━━━ Material to process ━━━

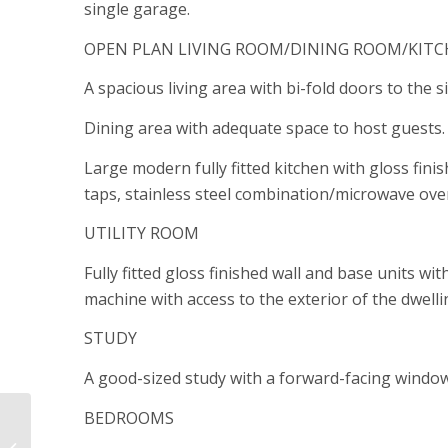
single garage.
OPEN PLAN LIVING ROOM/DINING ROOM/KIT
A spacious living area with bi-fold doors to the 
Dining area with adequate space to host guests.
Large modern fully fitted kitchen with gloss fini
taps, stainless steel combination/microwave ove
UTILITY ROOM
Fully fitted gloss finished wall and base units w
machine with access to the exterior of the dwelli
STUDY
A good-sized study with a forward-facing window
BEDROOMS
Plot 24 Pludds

━━━

Work order — In the entries above, find each line with the word "area" and copy it.

Your solution —
A spacious living area with bi-fold doors to the 
Dining area with adequate space to host guests.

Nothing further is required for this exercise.